The commotion caused by his brother's unexpected return brings out the worst in him. He sulks. He whinges. Like the labourers in the vineyard, he jealously supposes himself to be wronged because someone else is treated with something more than justice.
Heaven doesn’t rejoice over the elder brother’s sense of right and wrong. Heaven doesn’t want “justice” meted out to the foolish youth. Heaven wants both sons to grow up, to take their cue from their father and make the family a loving whole again.
And so at last we come to the father-figure, the old cattle baron played by a genial pipe-smoking Burl Ives in my fantasy Western.
What can we learn from his behaviour about the nature of God? Well. Do you want the good news or the good news?
He cannot contain his joy at the return of the black sheep of the family. “While he was yet far off”, he runs to meet him, embraces him and forgives him everything before he has even been asked. It is simply enough that his lost and silly child has come back.
Then we turn to sulky-face. How does the father deal with sullen, stubborn, self-pity? Guess what - with love. With unconditional love.
He doesn’t demand of his elder son that he should be more gracious and grateful before he is accepted, any more than he demanded of his younger son that he should grovel or earn back his father’s favour by a spell in the doghouse before he is accepted.

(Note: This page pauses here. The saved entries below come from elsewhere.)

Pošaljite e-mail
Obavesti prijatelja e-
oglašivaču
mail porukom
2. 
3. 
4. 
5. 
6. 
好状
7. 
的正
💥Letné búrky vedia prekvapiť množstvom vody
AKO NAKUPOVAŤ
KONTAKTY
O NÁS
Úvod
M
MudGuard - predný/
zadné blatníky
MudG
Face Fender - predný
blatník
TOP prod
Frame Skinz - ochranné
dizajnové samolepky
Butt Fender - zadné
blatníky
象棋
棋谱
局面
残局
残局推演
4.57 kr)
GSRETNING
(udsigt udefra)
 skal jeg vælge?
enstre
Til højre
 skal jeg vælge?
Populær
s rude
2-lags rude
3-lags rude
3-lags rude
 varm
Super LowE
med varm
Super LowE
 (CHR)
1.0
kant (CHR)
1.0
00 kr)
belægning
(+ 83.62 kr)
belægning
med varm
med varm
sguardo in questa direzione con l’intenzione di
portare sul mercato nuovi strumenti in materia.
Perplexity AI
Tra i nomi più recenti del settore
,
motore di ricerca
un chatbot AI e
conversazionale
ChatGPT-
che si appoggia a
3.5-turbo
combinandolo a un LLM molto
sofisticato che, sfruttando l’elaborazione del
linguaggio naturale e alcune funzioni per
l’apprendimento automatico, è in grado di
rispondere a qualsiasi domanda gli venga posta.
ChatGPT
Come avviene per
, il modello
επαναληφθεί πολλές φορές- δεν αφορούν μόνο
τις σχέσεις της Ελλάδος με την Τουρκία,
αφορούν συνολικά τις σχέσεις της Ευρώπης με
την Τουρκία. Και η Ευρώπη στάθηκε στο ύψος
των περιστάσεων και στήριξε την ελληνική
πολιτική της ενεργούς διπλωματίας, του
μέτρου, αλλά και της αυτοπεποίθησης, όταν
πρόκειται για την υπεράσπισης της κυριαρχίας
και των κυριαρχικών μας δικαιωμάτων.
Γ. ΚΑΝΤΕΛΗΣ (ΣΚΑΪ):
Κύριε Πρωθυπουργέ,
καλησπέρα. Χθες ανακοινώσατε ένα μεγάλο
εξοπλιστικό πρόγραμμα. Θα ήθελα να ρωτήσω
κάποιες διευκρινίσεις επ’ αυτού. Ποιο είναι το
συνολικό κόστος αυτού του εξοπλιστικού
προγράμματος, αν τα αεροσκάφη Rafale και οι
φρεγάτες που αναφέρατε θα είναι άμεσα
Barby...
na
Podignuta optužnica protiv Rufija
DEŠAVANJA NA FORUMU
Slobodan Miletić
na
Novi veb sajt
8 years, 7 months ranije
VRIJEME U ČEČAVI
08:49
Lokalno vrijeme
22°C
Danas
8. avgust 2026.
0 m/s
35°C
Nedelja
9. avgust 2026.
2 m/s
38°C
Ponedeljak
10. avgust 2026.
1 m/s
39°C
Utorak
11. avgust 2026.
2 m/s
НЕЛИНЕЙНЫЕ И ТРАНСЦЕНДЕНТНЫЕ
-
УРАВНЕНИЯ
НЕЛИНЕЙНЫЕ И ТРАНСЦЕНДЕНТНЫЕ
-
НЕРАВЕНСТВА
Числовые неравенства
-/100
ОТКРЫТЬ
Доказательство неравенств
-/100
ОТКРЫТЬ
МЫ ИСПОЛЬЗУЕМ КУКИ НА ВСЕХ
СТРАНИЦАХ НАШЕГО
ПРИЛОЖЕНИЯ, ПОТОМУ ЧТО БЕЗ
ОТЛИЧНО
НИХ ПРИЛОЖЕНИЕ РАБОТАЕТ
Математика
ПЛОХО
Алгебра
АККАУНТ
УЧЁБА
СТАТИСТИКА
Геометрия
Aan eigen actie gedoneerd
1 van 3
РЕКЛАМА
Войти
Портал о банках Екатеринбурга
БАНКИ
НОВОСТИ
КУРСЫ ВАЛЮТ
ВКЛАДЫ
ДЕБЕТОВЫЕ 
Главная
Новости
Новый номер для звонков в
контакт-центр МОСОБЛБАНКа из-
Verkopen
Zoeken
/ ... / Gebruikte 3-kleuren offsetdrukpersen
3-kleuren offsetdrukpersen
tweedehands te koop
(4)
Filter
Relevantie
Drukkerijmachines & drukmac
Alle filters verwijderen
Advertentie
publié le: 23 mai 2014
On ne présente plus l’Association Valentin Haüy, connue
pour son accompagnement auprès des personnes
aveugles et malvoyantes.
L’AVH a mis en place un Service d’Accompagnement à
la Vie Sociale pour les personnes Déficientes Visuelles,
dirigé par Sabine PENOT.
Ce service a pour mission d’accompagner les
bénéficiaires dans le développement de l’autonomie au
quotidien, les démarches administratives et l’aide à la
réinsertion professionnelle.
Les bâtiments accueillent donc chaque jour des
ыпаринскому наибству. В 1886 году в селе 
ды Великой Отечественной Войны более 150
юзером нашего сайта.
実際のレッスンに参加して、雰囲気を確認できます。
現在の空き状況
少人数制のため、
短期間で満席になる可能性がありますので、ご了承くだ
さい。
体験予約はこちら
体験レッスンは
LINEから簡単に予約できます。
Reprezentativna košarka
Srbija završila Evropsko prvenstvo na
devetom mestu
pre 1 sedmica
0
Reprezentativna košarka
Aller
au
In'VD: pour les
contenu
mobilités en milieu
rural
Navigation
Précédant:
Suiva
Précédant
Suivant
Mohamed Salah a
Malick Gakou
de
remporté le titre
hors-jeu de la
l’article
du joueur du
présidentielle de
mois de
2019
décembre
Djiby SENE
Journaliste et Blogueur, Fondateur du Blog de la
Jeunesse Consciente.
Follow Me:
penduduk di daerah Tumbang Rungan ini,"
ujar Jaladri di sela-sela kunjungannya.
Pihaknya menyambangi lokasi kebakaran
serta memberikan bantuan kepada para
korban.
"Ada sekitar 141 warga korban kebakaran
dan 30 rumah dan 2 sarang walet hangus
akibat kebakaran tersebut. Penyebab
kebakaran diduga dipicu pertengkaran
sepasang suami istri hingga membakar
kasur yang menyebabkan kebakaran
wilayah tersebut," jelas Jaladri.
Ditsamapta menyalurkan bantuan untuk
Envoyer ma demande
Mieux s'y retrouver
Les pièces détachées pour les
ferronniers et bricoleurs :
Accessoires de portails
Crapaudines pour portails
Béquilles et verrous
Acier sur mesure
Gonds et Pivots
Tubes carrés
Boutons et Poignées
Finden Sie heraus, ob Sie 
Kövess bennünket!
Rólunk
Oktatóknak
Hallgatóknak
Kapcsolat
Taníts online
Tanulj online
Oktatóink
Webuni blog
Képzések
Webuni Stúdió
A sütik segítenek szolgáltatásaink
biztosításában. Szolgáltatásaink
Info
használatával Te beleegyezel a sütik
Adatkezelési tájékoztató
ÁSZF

Instead, the father speaks what Trevor Huddleston once called the most stupendous words in the whole gospel: “Son, you are with me always and all I have is yours.”
Those words, supremely gracious, which Jesus puts into the father’s mouth, are meant for you and me. God’s love does not depend on our making amends for our neglect of Him. It is unconditional.
But then of course the miracle is that, as soon as you realise God loves you whether you love Him or not, then you start to want to love Him and when you want to love him, then you do love Him and you automatically make any necessary amends.
As soon as we trust enough to accept that we are loved by God, there is no room for, there is no point in, self-righteousness or self-pity.
But dare we trust, or will we stubbornly prefer to rely on our own merits? Would we rather have strict justice, everything decided on a system of Brownie points, confident that we will outscore our neighbour? Or will we go for broke, go for mercy, like the prodigal?
You may have already appreciated that the story leaves us with an unanswered question.
As the music surges and the credits roll at the end of our film, the camera pans back to a medium range shot of the ranch-house and the immediately surrounding fields from the distance. We can’t pick out the figure of the elder son. What happened?
Did he persist in sulking, blocking his ears as the whoops of the hoe-down reached him? Or did he follow the lead of his younger brother, admit with an “aw heck” shrug and an embarrassed grin that he was making a bit of a fool of himself, and go indoors and join the party?
It is no accident that Jesus leaves this question open. He wants us to step into the shoes of the elder brother and answer for ourselves.